10/01/2019

some kind of honest submission to life

What made me think that my poetry could add to the social and political transformations going on at the time, I don't know. And, why poetry? Because I thought then, and still do, that poetry was/is some kind of perfect speech, some way at getting at the core of things, their true meanings; some kind of honest submission to life. Why writing at all? Because somehow I figured out that words were durable, expansive, perhaps because I had understood their effects in creating what I can in another work, the "fictions" of Africans in the New World. And I understood that these fictions took place regardless of the actual, the real lives lived. Perhaps even back then as a child, a teenager, it seemed to me compelling to rewrite these fictions. In a poem in my work No Language is Neutral I called these fictions "... the hard gossip of race that inhabits these roads." And I felt that this hard gossip could only be confronted by a kind of perfect speech.

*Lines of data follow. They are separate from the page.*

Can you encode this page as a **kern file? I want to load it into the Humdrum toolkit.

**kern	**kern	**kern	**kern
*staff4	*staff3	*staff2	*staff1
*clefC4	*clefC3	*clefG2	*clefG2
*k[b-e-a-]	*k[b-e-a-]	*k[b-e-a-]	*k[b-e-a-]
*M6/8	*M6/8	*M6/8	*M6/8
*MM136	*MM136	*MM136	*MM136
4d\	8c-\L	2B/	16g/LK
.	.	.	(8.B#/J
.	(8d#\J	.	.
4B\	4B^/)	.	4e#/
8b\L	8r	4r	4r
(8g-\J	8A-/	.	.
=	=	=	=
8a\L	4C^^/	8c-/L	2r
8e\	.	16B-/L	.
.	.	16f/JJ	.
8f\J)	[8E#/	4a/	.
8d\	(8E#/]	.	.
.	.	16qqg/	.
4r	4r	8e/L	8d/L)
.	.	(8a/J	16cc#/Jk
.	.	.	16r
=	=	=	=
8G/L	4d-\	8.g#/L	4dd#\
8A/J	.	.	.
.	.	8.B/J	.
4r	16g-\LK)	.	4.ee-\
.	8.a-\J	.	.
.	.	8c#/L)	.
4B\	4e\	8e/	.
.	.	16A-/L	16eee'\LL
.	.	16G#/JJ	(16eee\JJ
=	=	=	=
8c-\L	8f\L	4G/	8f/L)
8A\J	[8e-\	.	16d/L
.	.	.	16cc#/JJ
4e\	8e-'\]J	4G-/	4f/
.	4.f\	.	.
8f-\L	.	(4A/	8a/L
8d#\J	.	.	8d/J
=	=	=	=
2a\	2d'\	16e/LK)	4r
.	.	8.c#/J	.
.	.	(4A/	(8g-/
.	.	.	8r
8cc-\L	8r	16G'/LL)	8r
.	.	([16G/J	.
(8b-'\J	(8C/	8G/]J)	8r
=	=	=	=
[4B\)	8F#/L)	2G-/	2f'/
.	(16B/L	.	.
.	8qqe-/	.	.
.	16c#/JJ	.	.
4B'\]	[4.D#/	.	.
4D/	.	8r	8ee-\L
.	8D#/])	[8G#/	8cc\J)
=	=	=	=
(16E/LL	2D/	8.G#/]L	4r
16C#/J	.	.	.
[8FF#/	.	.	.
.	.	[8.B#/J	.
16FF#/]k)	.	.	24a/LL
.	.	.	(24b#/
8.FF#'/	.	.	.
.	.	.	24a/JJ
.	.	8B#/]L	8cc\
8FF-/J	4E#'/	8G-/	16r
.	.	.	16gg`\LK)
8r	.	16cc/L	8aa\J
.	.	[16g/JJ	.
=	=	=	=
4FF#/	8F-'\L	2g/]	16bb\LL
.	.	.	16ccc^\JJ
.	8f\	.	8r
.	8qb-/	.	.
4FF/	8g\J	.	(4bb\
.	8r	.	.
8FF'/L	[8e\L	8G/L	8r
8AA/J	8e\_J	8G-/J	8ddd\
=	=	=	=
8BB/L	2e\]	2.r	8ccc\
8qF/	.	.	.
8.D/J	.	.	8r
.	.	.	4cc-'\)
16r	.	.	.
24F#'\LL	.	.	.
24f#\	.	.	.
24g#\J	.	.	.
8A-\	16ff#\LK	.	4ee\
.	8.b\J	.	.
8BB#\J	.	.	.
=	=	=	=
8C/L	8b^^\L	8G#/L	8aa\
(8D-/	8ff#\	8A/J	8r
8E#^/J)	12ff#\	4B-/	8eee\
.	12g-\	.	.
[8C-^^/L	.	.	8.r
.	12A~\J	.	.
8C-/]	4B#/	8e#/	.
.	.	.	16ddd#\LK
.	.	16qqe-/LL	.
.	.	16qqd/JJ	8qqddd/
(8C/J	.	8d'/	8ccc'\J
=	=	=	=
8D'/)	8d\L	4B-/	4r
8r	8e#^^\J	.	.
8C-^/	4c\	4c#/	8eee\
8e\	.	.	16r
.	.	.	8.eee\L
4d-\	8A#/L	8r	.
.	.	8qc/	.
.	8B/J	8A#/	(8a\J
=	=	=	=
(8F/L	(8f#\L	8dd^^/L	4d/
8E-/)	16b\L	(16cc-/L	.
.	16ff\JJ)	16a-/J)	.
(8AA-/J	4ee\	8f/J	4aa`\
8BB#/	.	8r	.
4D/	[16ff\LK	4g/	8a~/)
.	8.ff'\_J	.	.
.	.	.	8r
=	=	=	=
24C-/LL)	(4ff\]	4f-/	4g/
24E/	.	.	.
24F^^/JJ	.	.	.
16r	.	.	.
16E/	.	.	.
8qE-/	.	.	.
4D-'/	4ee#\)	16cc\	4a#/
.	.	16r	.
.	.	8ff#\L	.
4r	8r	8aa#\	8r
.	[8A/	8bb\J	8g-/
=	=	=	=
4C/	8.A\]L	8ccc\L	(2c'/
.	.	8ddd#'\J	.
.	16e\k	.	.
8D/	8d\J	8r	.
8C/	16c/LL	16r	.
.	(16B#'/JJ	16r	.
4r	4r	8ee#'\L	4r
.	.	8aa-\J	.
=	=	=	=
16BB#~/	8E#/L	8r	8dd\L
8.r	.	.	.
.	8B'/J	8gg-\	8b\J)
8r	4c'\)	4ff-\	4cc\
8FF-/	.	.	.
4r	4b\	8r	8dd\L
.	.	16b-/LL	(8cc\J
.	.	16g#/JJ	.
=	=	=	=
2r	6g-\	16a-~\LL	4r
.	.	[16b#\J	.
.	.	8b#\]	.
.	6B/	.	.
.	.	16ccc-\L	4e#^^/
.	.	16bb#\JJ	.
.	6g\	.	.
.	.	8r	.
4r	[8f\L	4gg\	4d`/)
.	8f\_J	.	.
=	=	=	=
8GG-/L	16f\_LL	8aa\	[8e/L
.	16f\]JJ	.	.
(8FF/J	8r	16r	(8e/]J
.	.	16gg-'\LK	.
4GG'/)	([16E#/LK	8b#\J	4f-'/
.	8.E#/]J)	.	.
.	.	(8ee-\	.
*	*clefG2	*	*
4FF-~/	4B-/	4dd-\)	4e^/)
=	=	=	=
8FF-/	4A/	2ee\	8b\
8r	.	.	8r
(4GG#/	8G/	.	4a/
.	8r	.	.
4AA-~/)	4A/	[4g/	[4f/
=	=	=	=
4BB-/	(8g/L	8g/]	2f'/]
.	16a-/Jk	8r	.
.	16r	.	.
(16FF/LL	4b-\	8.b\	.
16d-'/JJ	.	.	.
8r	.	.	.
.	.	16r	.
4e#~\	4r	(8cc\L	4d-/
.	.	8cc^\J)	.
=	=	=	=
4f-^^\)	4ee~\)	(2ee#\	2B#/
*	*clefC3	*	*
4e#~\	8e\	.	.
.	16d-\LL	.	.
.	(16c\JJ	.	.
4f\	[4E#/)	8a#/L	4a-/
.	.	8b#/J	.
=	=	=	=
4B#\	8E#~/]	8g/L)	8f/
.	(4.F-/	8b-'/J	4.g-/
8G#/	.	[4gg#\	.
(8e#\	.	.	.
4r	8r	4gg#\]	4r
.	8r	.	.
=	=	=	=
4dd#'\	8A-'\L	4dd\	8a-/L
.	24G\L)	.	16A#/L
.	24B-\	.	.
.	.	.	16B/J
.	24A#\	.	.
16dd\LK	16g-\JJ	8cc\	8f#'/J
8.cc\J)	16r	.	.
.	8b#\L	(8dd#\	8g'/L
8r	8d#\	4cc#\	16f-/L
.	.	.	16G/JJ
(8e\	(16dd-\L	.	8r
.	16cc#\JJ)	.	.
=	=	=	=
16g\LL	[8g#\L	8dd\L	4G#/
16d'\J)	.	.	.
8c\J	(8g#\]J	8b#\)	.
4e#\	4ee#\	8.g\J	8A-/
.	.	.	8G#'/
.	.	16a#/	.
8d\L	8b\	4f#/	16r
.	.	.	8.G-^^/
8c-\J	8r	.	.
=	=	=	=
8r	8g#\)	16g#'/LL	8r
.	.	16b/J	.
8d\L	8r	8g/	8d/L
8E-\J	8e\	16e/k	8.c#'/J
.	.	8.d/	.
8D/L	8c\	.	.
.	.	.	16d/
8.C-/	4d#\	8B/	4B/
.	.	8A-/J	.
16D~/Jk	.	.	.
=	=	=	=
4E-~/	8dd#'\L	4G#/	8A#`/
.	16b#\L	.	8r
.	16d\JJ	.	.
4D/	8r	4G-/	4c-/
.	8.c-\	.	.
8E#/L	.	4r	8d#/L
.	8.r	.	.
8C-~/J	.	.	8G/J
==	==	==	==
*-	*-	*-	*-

So in the seventies I went to work to learn to be a poet. There was a common understanding back then in the circles I travelled that the civil rights and human rights movement of the period needed poets; it needed preachers, organizers, workers, thinkers and poets. Again, I was lucky. To be part of a social movement, which considered poets essential, was thrilling. As we said back then, poetry was also supposed to be put to the defence of the people. The poet and revolutionary Che Guevara once said, Déjeme decirle, a riesgo de parecer ridículo, que el revolucionario verdadero está guiado por grandes sentimientos de amor. (At the risk of seeming ridiculous, let me say that the true revolutionary is guided by great feelings of love.) The well of this sentence I pondered on many nights. It watered my poetry, it helped me to think about the need for a revolution at the level of human consciousness, and it helped me to think about poetry's job in tending to the wrecked and brutalized consciousness of oppressed peoples.

- Dionne Brand, from her lecture A Kind of Perfect Speech, as published in a chapbook of the same name (Institute for Coastal Research, 2008).